→ **TASK OBJECTIVE**: Turn every line of the material below into a JSON list of strings, one string per line, leaving out blank lines and the pictures.

→ **PROVIDED INFORMATION**:
BEGIN

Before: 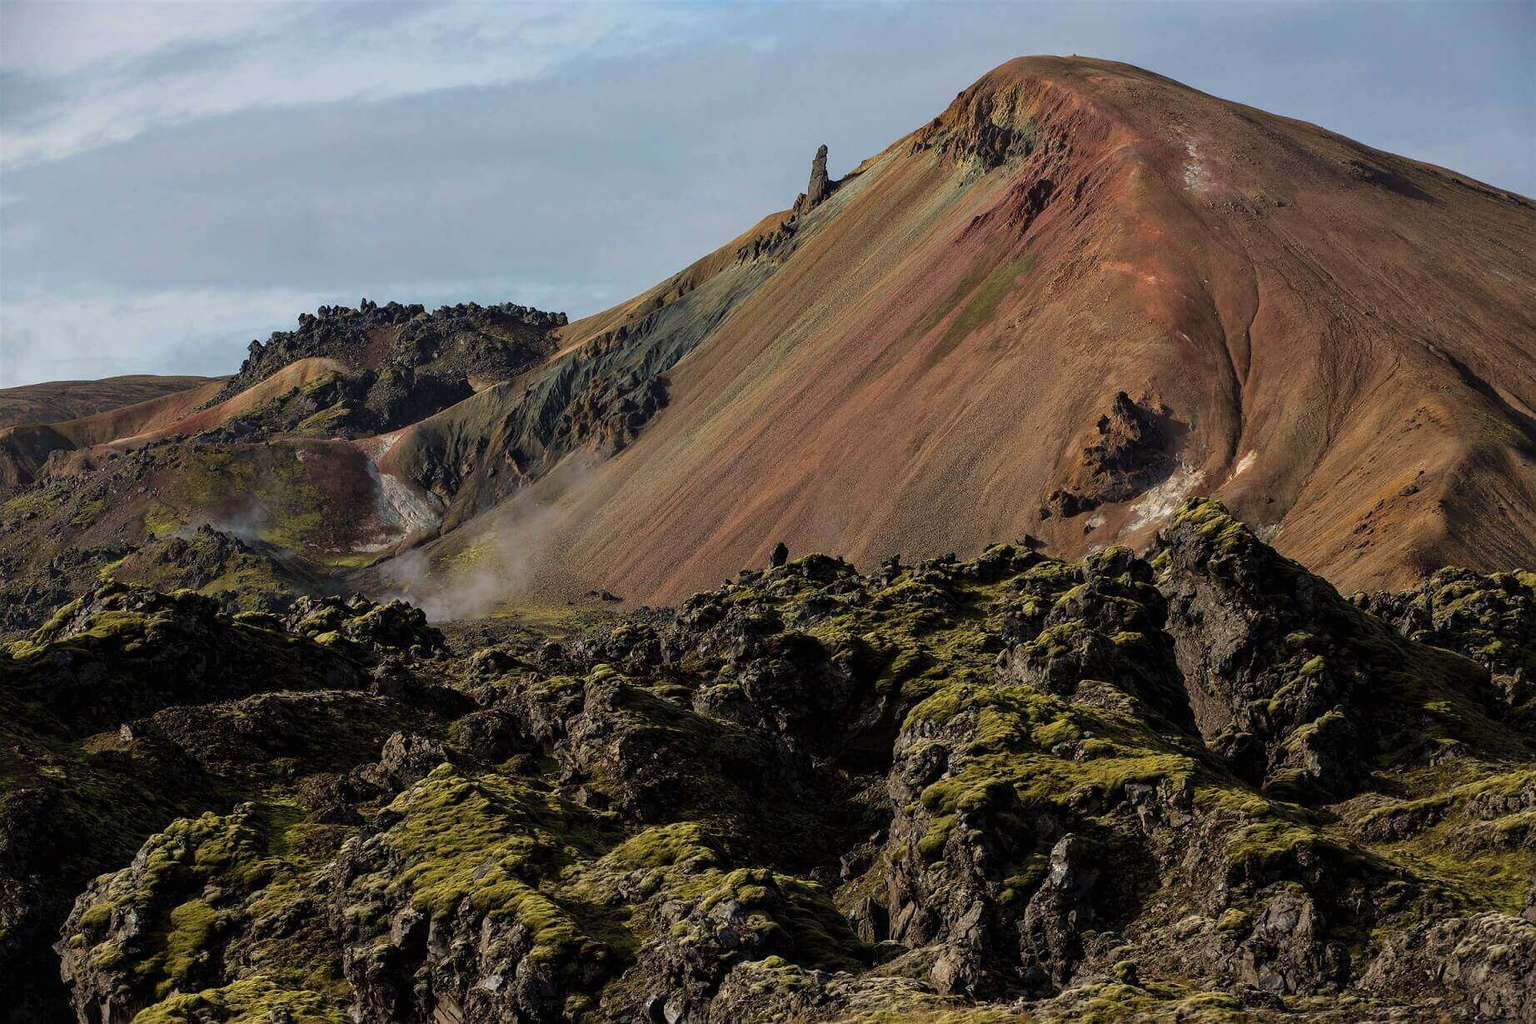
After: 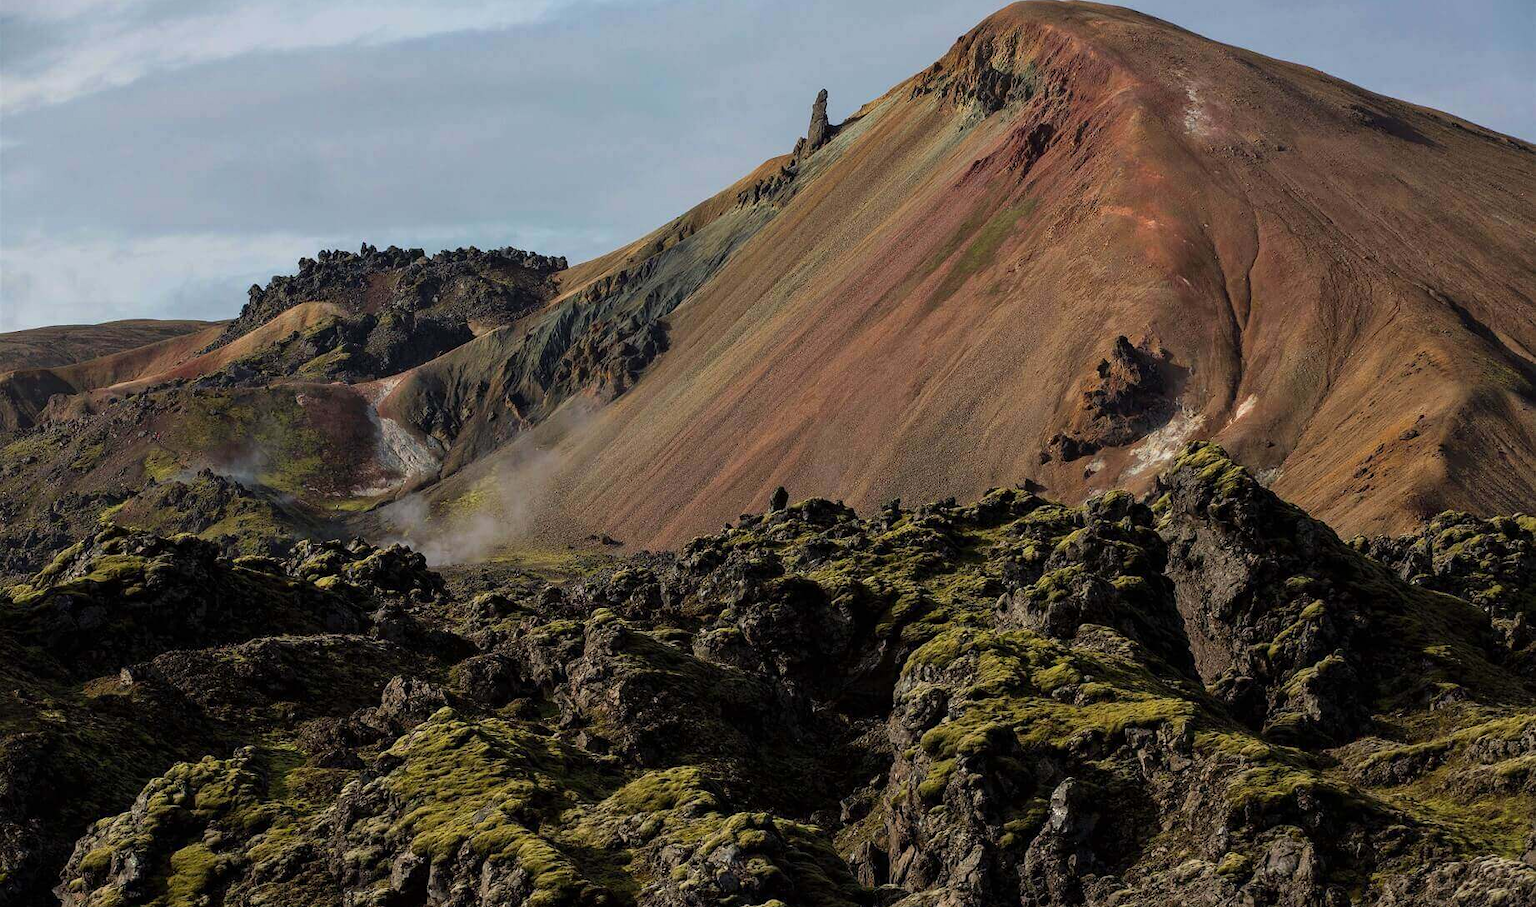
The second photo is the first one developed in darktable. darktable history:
tone equalizer: edges refinement/feathering 500, mask exposure compensation -1.57 EV, preserve details no
crop and rotate: top 5.455%, bottom 5.918%
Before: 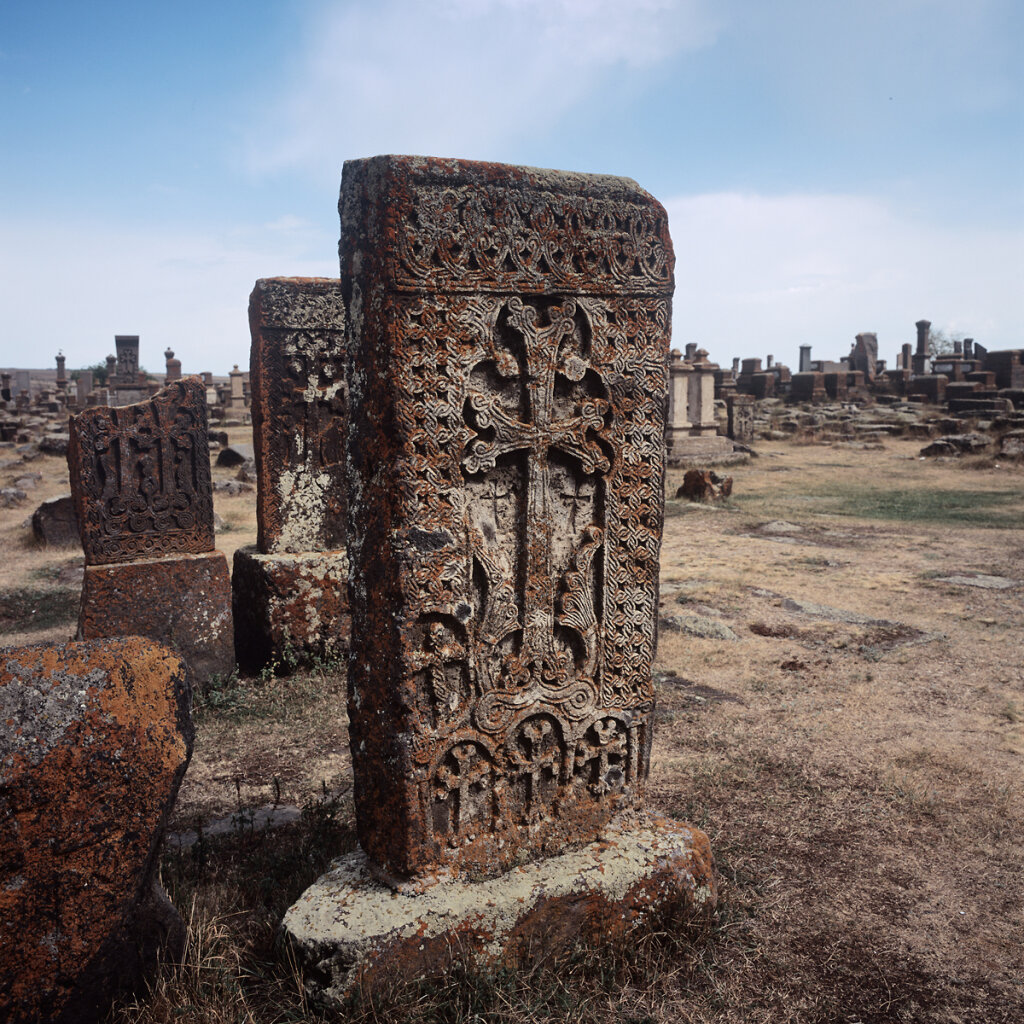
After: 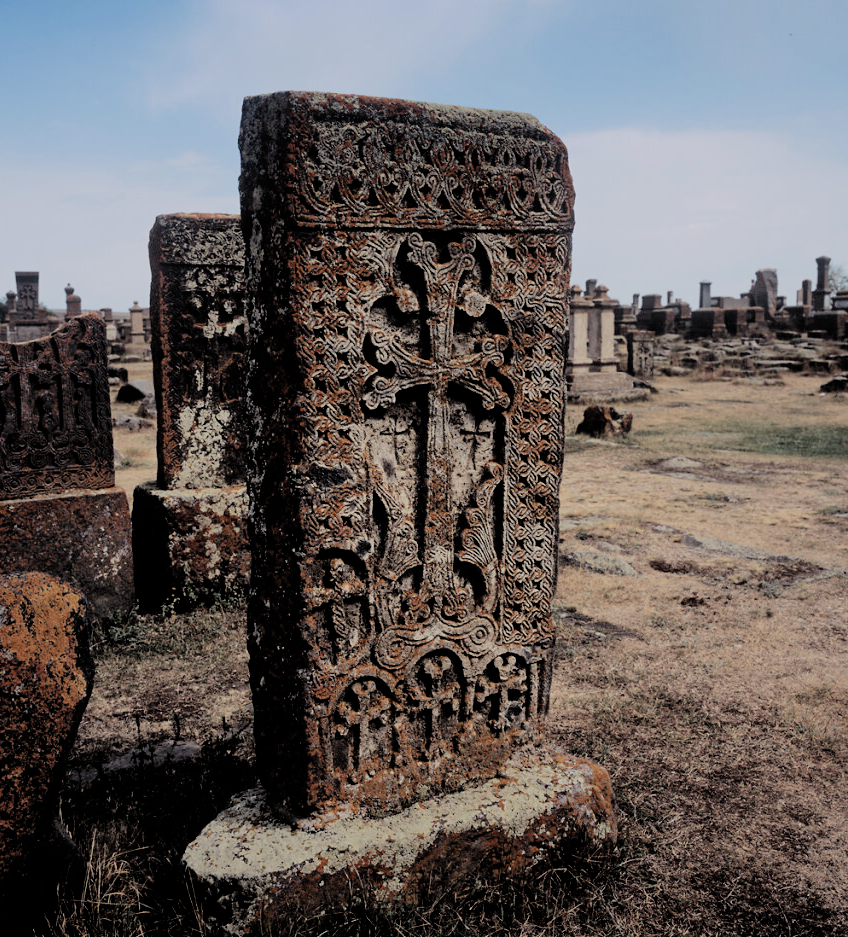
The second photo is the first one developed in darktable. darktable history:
filmic rgb: black relative exposure -4.58 EV, white relative exposure 4.8 EV, threshold 3 EV, hardness 2.36, latitude 36.07%, contrast 1.048, highlights saturation mix 1.32%, shadows ↔ highlights balance 1.25%, color science v4 (2020), enable highlight reconstruction true
crop: left 9.807%, top 6.259%, right 7.334%, bottom 2.177%
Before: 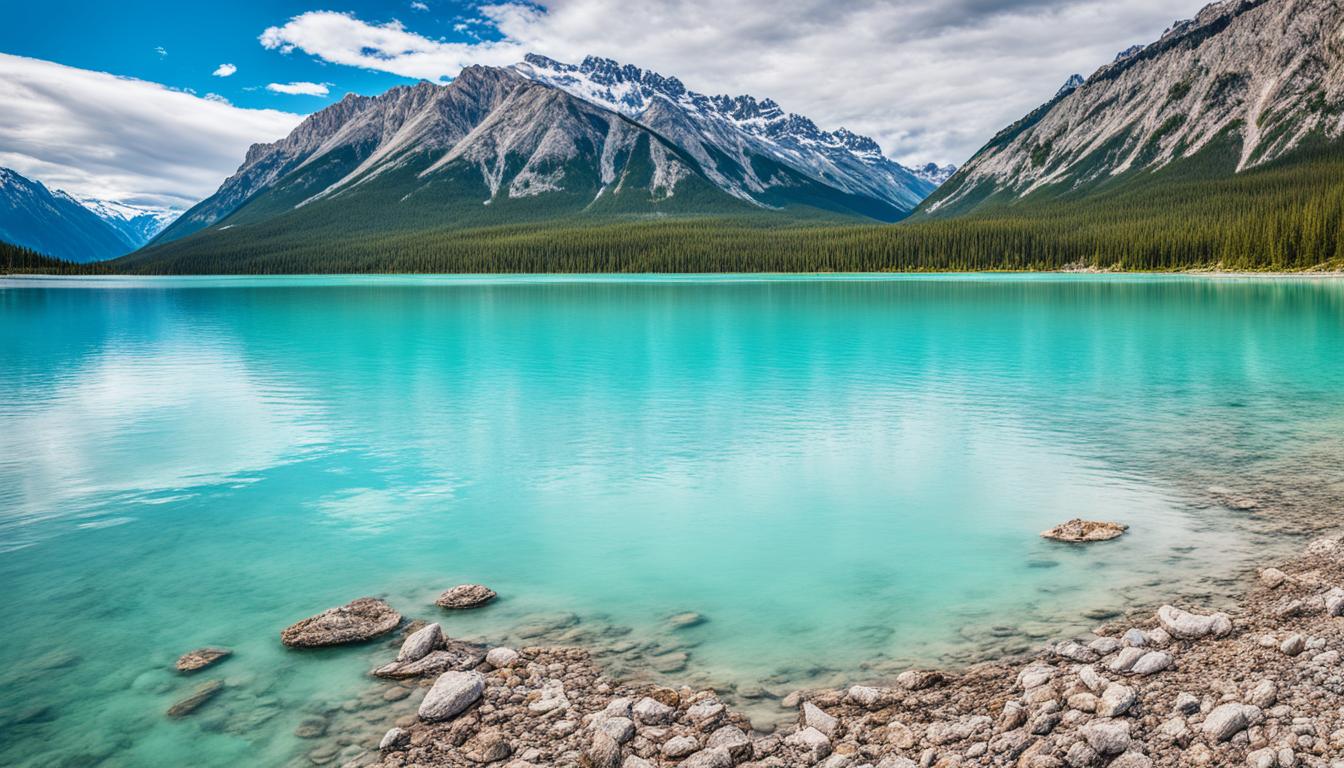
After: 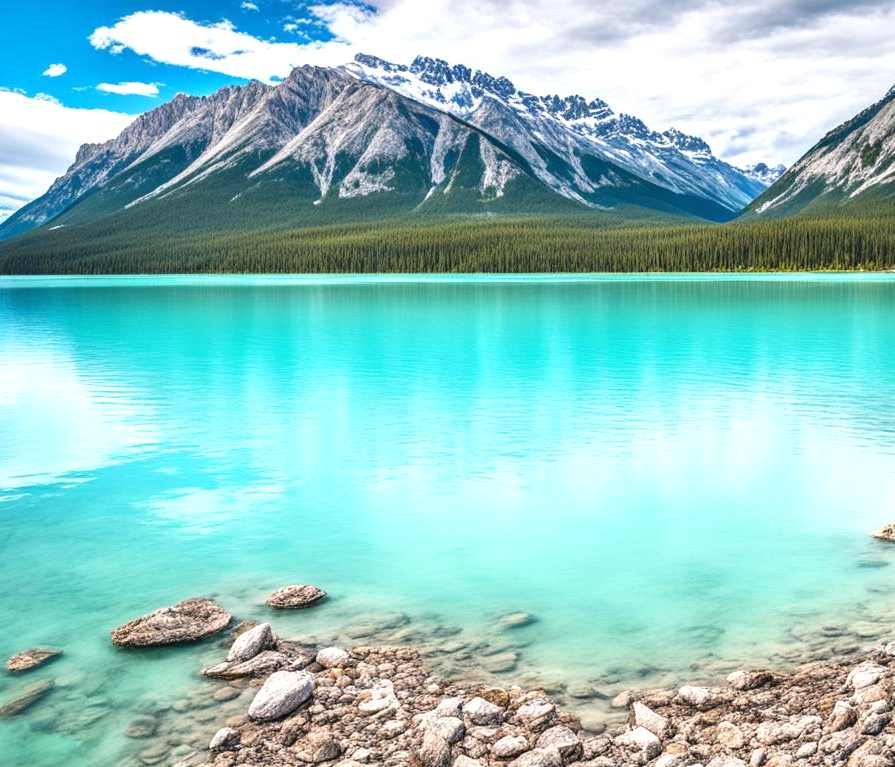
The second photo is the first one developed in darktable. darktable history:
crop and rotate: left 12.673%, right 20.66%
exposure: exposure 0.636 EV, compensate highlight preservation false
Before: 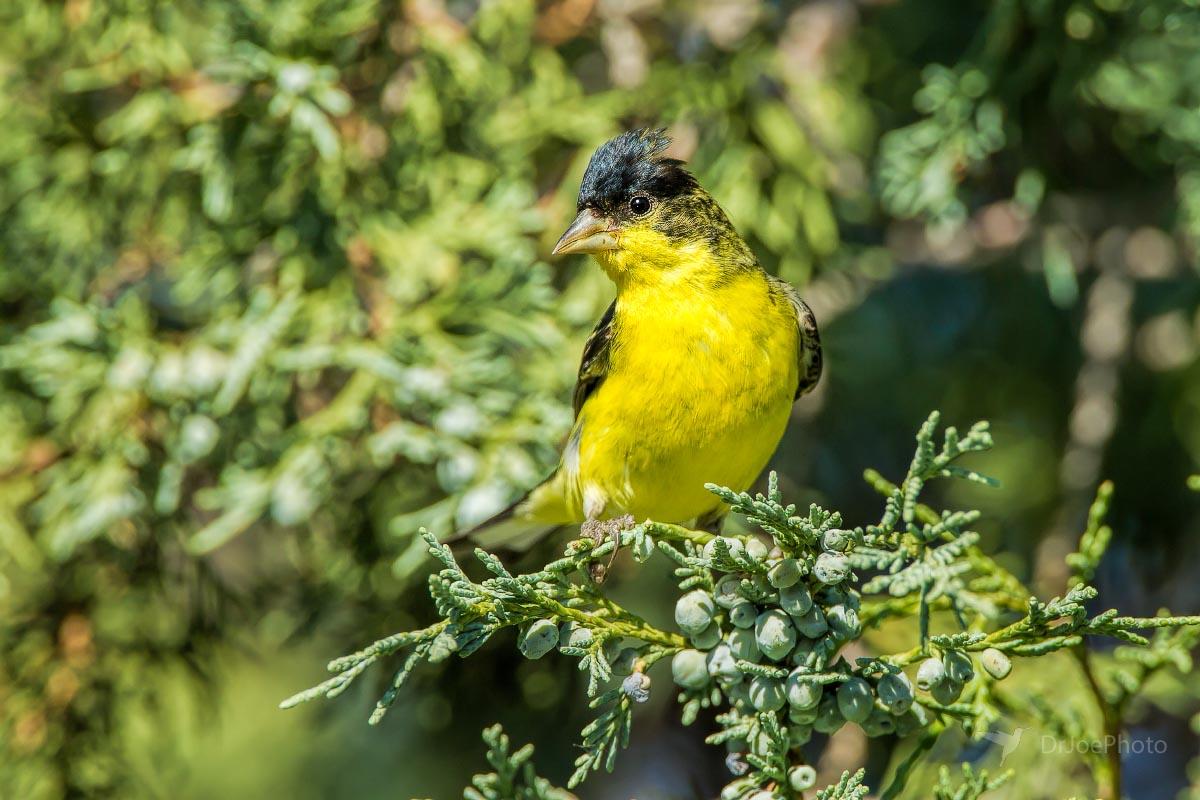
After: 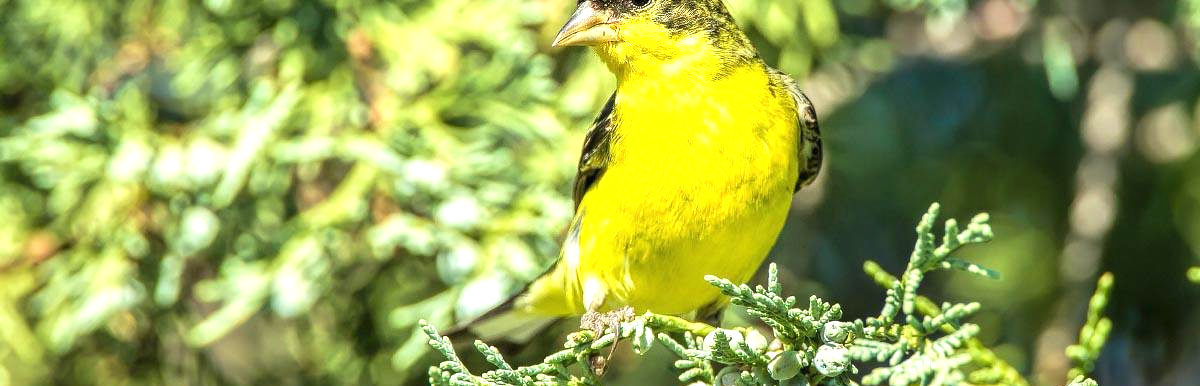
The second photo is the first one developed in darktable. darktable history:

END

→ **TASK SOLUTION**:
[
  "Before: ",
  "After: ",
  "The second photo is the first one developed in darktable. darktable history:",
  "tone equalizer: edges refinement/feathering 500, mask exposure compensation -1.57 EV, preserve details no",
  "crop and rotate: top 5.455%, bottom 5.918%",
  "Before: ",
  "After: ",
  "The second photo is the first one developed in darktable. darktable history:",
  "filmic rgb: black relative exposure -4.58 EV, white relative exposure 4.8 EV, threshold 3 EV, hardness 2.36, latitude 36.07%, contrast 1.048, highlights saturation mix 1.32%, shadows ↔ highlights balance 1.25%, color science v4 (2020), enable highlight reconstruction true",
  "crop: left 9.807%, top 6.259%, right 7.334%, bottom 2.177%",
  "Before: ",
  "After: ",
  "The second photo is the first one developed in darktable. darktable history:",
  "crop and rotate: left 12.673%, right 20.66%",
  "exposure: exposure 0.636 EV, compensate highlight preservation false",
  "Before: ",
  "After: ",
  "The second photo is the first one developed in darktable. darktable history:"
]